*Assigned task:* Convert the source text in all the rows below into a Markdown table with two columns, Num and Line, giving each nonblank line its own entry numbered in order. Leave blank lines and the pictures out.

::: Data under study

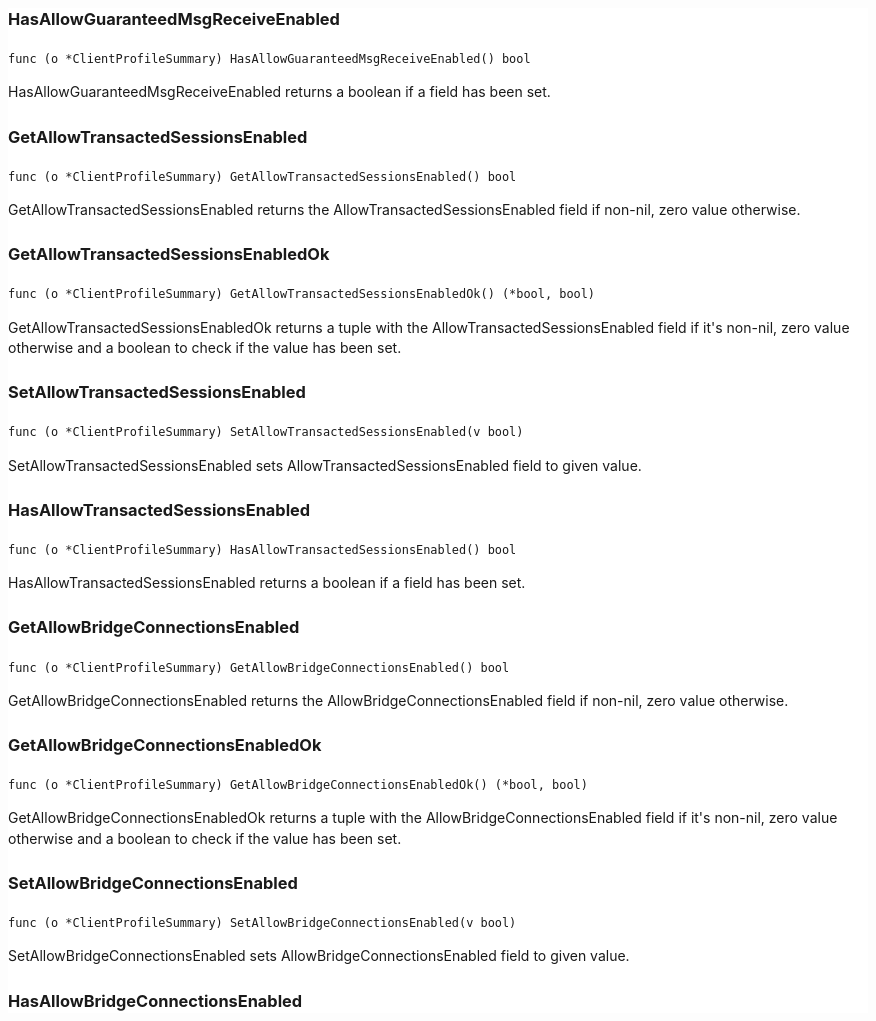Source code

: ### HasAllowGuaranteedMsgReceiveEnabled

`func (o *ClientProfileSummary) HasAllowGuaranteedMsgReceiveEnabled() bool`

HasAllowGuaranteedMsgReceiveEnabled returns a boolean if a field has been set.

### GetAllowTransactedSessionsEnabled

`func (o *ClientProfileSummary) GetAllowTransactedSessionsEnabled() bool`

GetAllowTransactedSessionsEnabled returns the AllowTransactedSessionsEnabled field if non-nil, zero value otherwise.

### GetAllowTransactedSessionsEnabledOk

`func (o *ClientProfileSummary) GetAllowTransactedSessionsEnabledOk() (*bool, bool)`

GetAllowTransactedSessionsEnabledOk returns a tuple with the AllowTransactedSessionsEnabled field if it's non-nil, zero value otherwise
and a boolean to check if the value has been set.

### SetAllowTransactedSessionsEnabled

`func (o *ClientProfileSummary) SetAllowTransactedSessionsEnabled(v bool)`

SetAllowTransactedSessionsEnabled sets AllowTransactedSessionsEnabled field to given value.

### HasAllowTransactedSessionsEnabled

`func (o *ClientProfileSummary) HasAllowTransactedSessionsEnabled() bool`

HasAllowTransactedSessionsEnabled returns a boolean if a field has been set.

### GetAllowBridgeConnectionsEnabled

`func (o *ClientProfileSummary) GetAllowBridgeConnectionsEnabled() bool`

GetAllowBridgeConnectionsEnabled returns the AllowBridgeConnectionsEnabled field if non-nil, zero value otherwise.

### GetAllowBridgeConnectionsEnabledOk

`func (o *ClientProfileSummary) GetAllowBridgeConnectionsEnabledOk() (*bool, bool)`

GetAllowBridgeConnectionsEnabledOk returns a tuple with the AllowBridgeConnectionsEnabled field if it's non-nil, zero value otherwise
and a boolean to check if the value has been set.

### SetAllowBridgeConnectionsEnabled

`func (o *ClientProfileSummary) SetAllowBridgeConnectionsEnabled(v bool)`

SetAllowBridgeConnectionsEnabled sets AllowBridgeConnectionsEnabled field to given value.

### HasAllowBridgeConnectionsEnabled
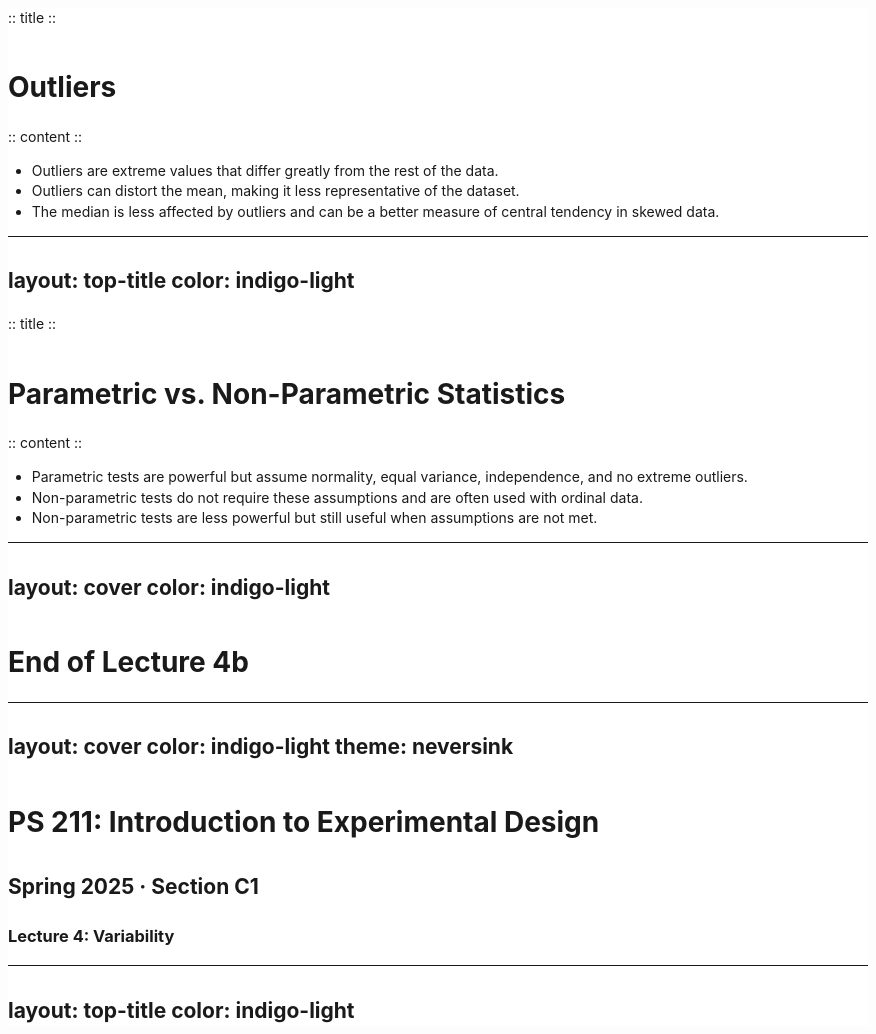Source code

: :: title ::
# Outliers

:: content ::
- Outliers are extreme values that differ greatly from the rest of the data.  
- Outliers can distort the mean, making it less representative of the dataset.  
- The median is less affected by outliers and can be a better measure of central tendency in skewed data.  

---
layout: top-title
color: indigo-light
---

:: title ::
# Parametric vs. Non-Parametric Statistics

:: content ::
- Parametric tests are powerful but assume normality, equal variance, independence, and no extreme outliers.  
- Non-parametric tests do not require these assumptions and are often used with ordinal data.  
- Non-parametric tests are less powerful but still useful when assumptions are not met.  

---
layout: cover
color: indigo-light
---

# End of Lecture 4b



---
layout: cover
color: indigo-light
theme: neversink
---

# PS 211: Introduction to Experimental Design
## Spring 2025 · Section C1
### Lecture 4: Variability

---
layout: top-title
color: indigo-light
---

::::::

*Expected answer:*
| Num | Line |
|---|---|
| 1 | Source code |
| 2 | : ### HasAllowGuaranteedMsgReceiveEnabled |
| 3 | `func (o *ClientProfileSummary) HasAllowGuaranteedMsgReceiveEnabled() bool` |
| 4 | HasAllowGuaranteedMsgReceiveEnabled returns a boolean if a field has been set. |
| 5 | ### GetAllowTransactedSessionsEnabled |
| 6 | `func (o *ClientProfileSummary) GetAllowTransactedSessionsEnabled() bool` |
| 7 | GetAllowTransactedSessionsEnabled returns the AllowTransactedSessionsEnabled field if non-nil, zero value otherwise. |
| 8 | ### GetAllowTransactedSessionsEnabledOk |
| 9 | `func (o *ClientProfileSummary) GetAllowTransactedSessionsEnabledOk() (*bool, bool)` |
| 10 | GetAllowTransactedSessionsEnabledOk returns a tuple with the AllowTransactedSessionsEnabled field if it's non-nil, zero value otherwise |
| 11 | and a boolean to check if the value has been set. |
| 12 | ### SetAllowTransactedSessionsEnabled |
| 13 | `func (o *ClientProfileSummary) SetAllowTransactedSessionsEnabled(v bool)` |
| 14 | SetAllowTransactedSessionsEnabled sets AllowTransactedSessionsEnabled field to given value. |
| 15 | ### HasAllowTransactedSessionsEnabled |
| 16 | `func (o *ClientProfileSummary) HasAllowTransactedSessionsEnabled() bool` |
| 17 | HasAllowTransactedSessionsEnabled returns a boolean if a field has been set. |
| 18 | ### GetAllowBridgeConnectionsEnabled |
| 19 | `func (o *ClientProfileSummary) GetAllowBridgeConnectionsEnabled() bool` |
| 20 | GetAllowBridgeConnectionsEnabled returns the AllowBridgeConnectionsEnabled field if non-nil, zero value otherwise. |
| 21 | ### GetAllowBridgeConnectionsEnabledOk |
| 22 | `func (o *ClientProfileSummary) GetAllowBridgeConnectionsEnabledOk() (*bool, bool)` |
| 23 | GetAllowBridgeConnectionsEnabledOk returns a tuple with the AllowBridgeConnectionsEnabled field if it's non-nil, zero value otherwise |
| 24 | and a boolean to check if the value has been set. |
| 25 | ### SetAllowBridgeConnectionsEnabled |
| 26 | `func (o *ClientProfileSummary) SetAllowBridgeConnectionsEnabled(v bool)` |
| 27 | SetAllowBridgeConnectionsEnabled sets AllowBridgeConnectionsEnabled field to given value. |
| 28 | ### HasAllowBridgeConnectionsEnabled |
| 29 | Source code |
| 30 | : :: title :: |
| 31 | # Outliers |
| 32 | :: content :: |
| 33 | - Outliers are extreme values that differ greatly from the rest of the data.   |
| 34 | - Outliers can distort the mean, making it less representative of the dataset.   |
| 35 | - The median is less affected by outliers and can be a better measure of central tendency in skewed data.   |
| 36 | --- |
| 37 | layout: top-title |
| 38 | color: indigo-light |
| 39 | --- |
| 40 | :: title :: |
| 41 | # Parametric vs. Non-Parametric Statistics |
| 42 | :: content :: |
| 43 | - Parametric tests are powerful but assume normality, equal variance, independence, and no extreme outliers.   |
| 44 | - Non-parametric tests do not require these assumptions and are often used with ordinal data.   |
| 45 | - Non-parametric tests are less powerful but still useful when assumptions are not met.   |
| 46 | --- |
| 47 | layout: cover |
| 48 | color: indigo-light |
| 49 | --- |
| 50 | # End of Lecture 4b |
| 51 | --- |
| 52 | layout: cover |
| 53 | color: indigo-light |
| 54 | theme: neversink |
| 55 | --- |
| 56 | # PS 211: Introduction to Experimental Design |
| 57 | ## Spring 2025 · Section C1 |
| 58 | ### Lecture 4: Variability |
| 59 | --- |
| 60 | layout: top-title |
| 61 | color: indigo-light |
| 62 | --- |